Wireshark-dev: Re: [Wireshark-dev] guint8* and gchar* ... and Vim ?! :)
Sebastien Tandel wrote:
is there any reason to use guint8* instead of gchar*?
For what purpose?
If you're dealing with an array of 8-bit bytes, or a pointer to a
sequence of those, guint8 is the right type; it makes it clear that
they're bytes, not characters (it might be binary, it might be a
sequence of 16-bit "bytes" in a UTF-16-encoded string, it might be a
UTF-8 string, etc.).
I.e., tvb_get_ptr(), for example, should return a "guint8 *", as should
tvb_memdup(), and the raw packet data you get from Wiretap should be
pointed to by a "guint8 *".
Note also that you can safely pass a guint8 or guchar to one of the
<ctype.h> routines, but you can't safely pass a gchar to them, as they
might get sign-extended into negative values if the 8th bit is set (I
think that none of the popular platforms for Windows and modern UN*Xes
have C compilers with "char" an unsigned type, so I think "might" can be
replaced by "will" in practice).
With gcc-4.0, there is the new feature warning you that "pointer target
differs in signedness" (which is not such a bad thing).
I suspect most of those warnings are for cases where you're treating
byte sequences as character strings.
What I think we *really* need to do, for those cases, is have a
different way of handling strings.
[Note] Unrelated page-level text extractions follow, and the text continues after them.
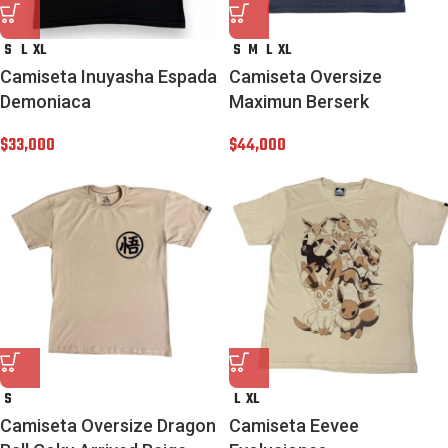
S
L
XL
S
M
L
XL
Camiseta Inuyasha Espada
Camiseta Oversize
Demoniaca
Maximun Berserk
$
33,000
$
44,000
S
L
XL
Camiseta Oversize Dragon
Camiseta Eevee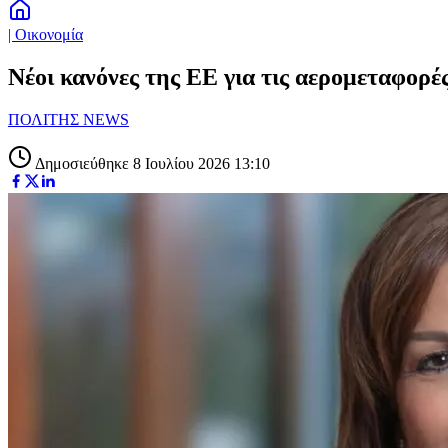
| Οικονομία
Νέοι κανόνες της ΕΕ για τις αερομεταφορέ
ΠΟΛΙΤΗΣ NEWS
Δημοσιεύθηκε 8 Ιουλίου 2026 13:10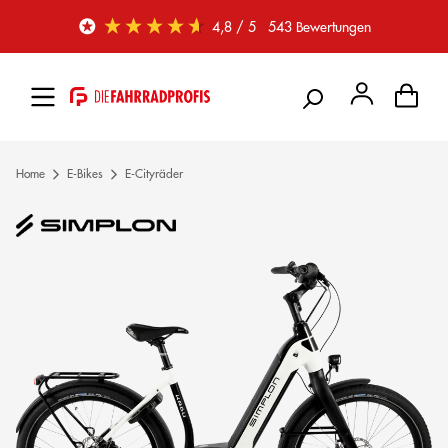
Zum Hauptinhalt springen
4,8
/ 5
543
Bewertungen
Home
E-Bikes
E-Cityräder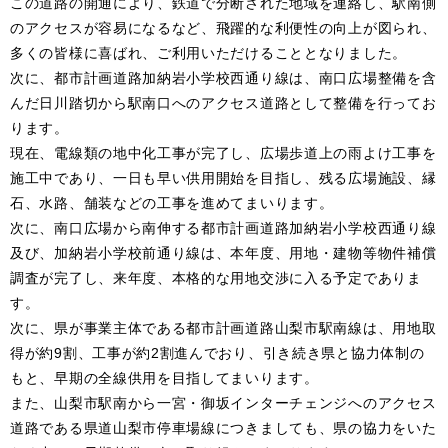
この道路の開通により、鉄道で分断された地域を連絡し、駅南側
のアクセスが容易になるなど、飛躍的な利便性の向上が図られ、
多くの皆様に喜ばれ、ご利用いただけることとなりました。
次に、都市計画道路加納岩小学校西通り線は、南口広場整備を含
んだ日川踏切から駅南口へのアクセス道路として整備を行ってお
ります。
現在、電線類の地中化工事が完了し、広場歩道上の雨よけ工事を
施工中であり、一日も早い供用開始を目指し、残る広場施設、縁
石、水路、舗装などの工事を進めてまいります。
次に、南口広場から南伸する都市計画道路加納岩小学校西通り線
及び、加納岩小学校前通り線は、本年度、用地・建物等物件補償
調査が完了し、来年度、本格的な用地交渉に入る予定でありま
す。
次に、県が事業主体である都市計画道路山梨市駅南線は、用地取
得が約9割、工事が約2割進んでおり、引き続き県と協力体制の
もと、早期の全線供用を目指してまいります。
また、山梨市駅南から一宮・御坂インターチェンジへのアクセス
道路である県道山梨市停車場線につきましても、県の協力をいた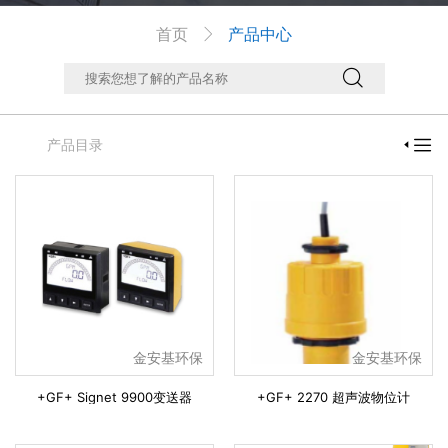
首页
产品中心



产品目录

金安基环保
金安基环保
+GF+ Signet 9900变送器
+GF+ 2270 超声波物位计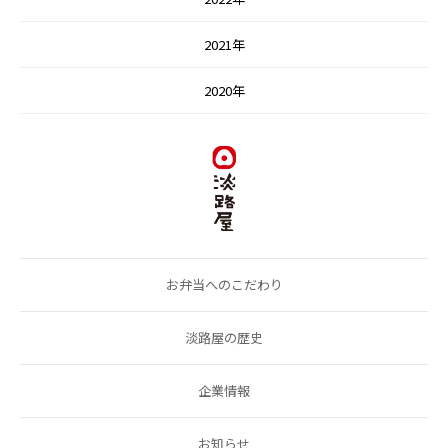
2021年
2020年
お弁当へのこだわり
淡路屋の歴史
企業情報
お知らせ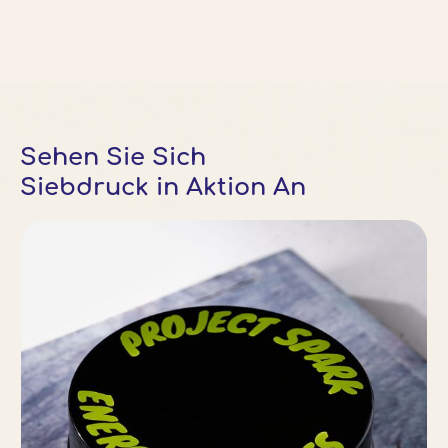
Sehen Sie Sich
Siebdruck in Aktion An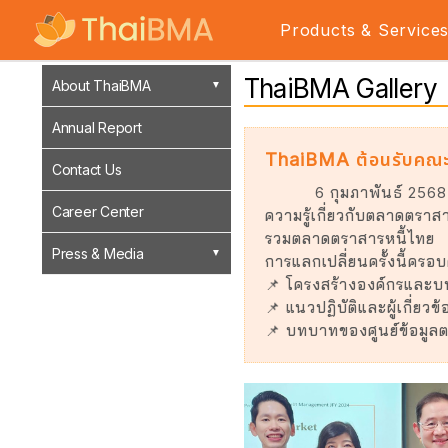
Products & Service
ThaiBMA Gallery
About ThaiBMA
Annual Report
ThaiBMA ต้อนรับคณะ
Contact Us
6 กุมภาพันธ์ 256
Career Center
ความรู้เกี่ยวกับตลาดตราส
รวมตลาดตราสารหนี้ไทย
Press & Media
การแลกเปลี่ยนครั้งนี้ครอบ
📌 โครงสร้างองค์กรและบ
📌 แนวปฏิบัติและผู้เกี่ย
📌 บทบาทของศูนย์ข้อมูลต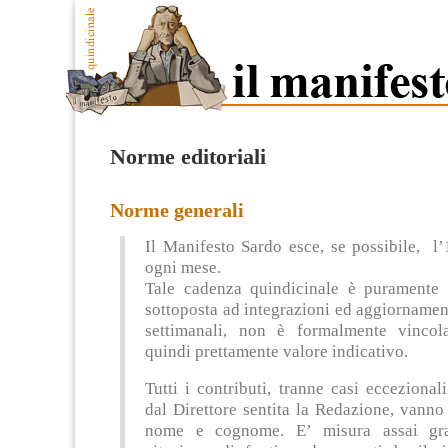
Norme editoriali
Norme generali
Il Manifesto Sardo esce, se possibile, l’
ogni mese.
Tale cadenza quindicinale è puramente o
sottoposta ad integrazioni ed aggiornamen
settimanali, non è formalmente vinco
quindi prettamente valore indicativo.
Tutti i contributi, tranne casi eccezionali
dal Direttore sentita la Redazione, vanno
nome e cognome. E’ misura assai grad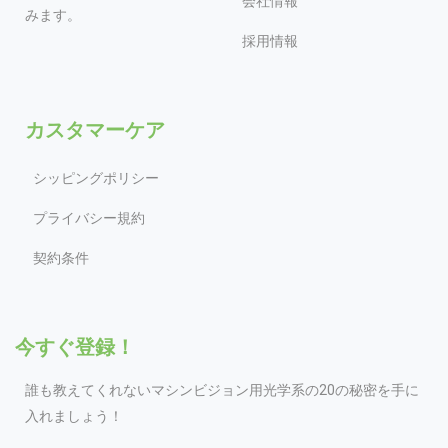
会社情報
みます。
採用情報
カスタマーケア
シッピングポリシー
プライバシー規約
契約条件
今すぐ登録！
誰も教えてくれないマシンビジョン用光学系の20の秘密を手に
入れましょう！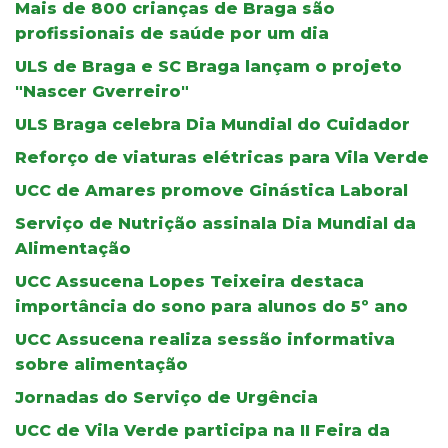
Mais de 800 crianças de Braga são
profissionais de saúde por um dia
ULS de Braga e SC Braga lançam o projeto
"Nascer Gverreiro"
ULS Braga celebra Dia Mundial do Cuidador
Reforço de viaturas elétricas para Vila Verde
UCC de Amares promove Ginástica Laboral
Serviço de Nutrição assinala Dia Mundial da
Alimentação
UCC Assucena Lopes Teixeira destaca
importância do sono para alunos do 5º ano
UCC Assucena realiza sessão informativa
sobre alimentação
Jornadas do Serviço de Urgência
UCC de Vila Verde participa na II Feira da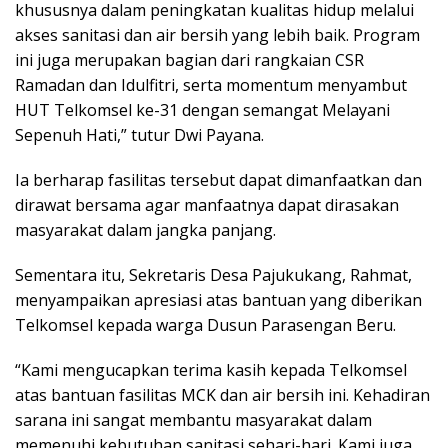
khususnya dalam peningkatan kualitas hidup melalui
akses sanitasi dan air bersih yang lebih baik. Program
ini juga merupakan bagian dari rangkaian CSR
Ramadan dan Idulfitri, serta momentum menyambut
HUT Telkomsel ke-31 dengan semangat Melayani
Sepenuh Hati,” tutur Dwi Payana.
Ia berharap fasilitas tersebut dapat dimanfaatkan dan
dirawat bersama agar manfaatnya dapat dirasakan
masyarakat dalam jangka panjang.
Sementara itu, Sekretaris Desa Pajukukang, Rahmat,
menyampaikan apresiasi atas bantuan yang diberikan
Telkomsel kepada warga Dusun Parasengan Beru.
“Kami mengucapkan terima kasih kepada Telkomsel
atas bantuan fasilitas MCK dan air bersih ini. Kehadiran
sarana ini sangat membantu masyarakat dalam
memenuhi kebutuhan sanitasi sehari-hari. Kami juga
The current way we handle strings
doesn't take into account the fact that there are a number of different
character encodings for strings - "ASCII" (which would imply that a byte
with the 8th bit set is an error), ISO 8859/n, other EUC encodings,
Shift-JIS, KOI8, UTF-8, UTF-16, etc..
See the first item under "Dissector infrastructure" on the
http://wiki.wireshark.org/Development/Wishlist
page. (That discusses two items - the dissector APIs for handling
strings, and the UI aspects of this. The former doesn't require the
latter - we can continue to display non-ASCII characters as escape
sequences - but the latter, which is something we should ultimately do,
requires some way of getting all strings from packets translated into
Unicode.)
May we change these guint8* to gchar* ? I mean may we change the type of
the concerned variables and not cast to every call of a function ?
Which ones are you thinking of? We shouldn't globally replace guint8
with gchar, as per my comments in the beginning.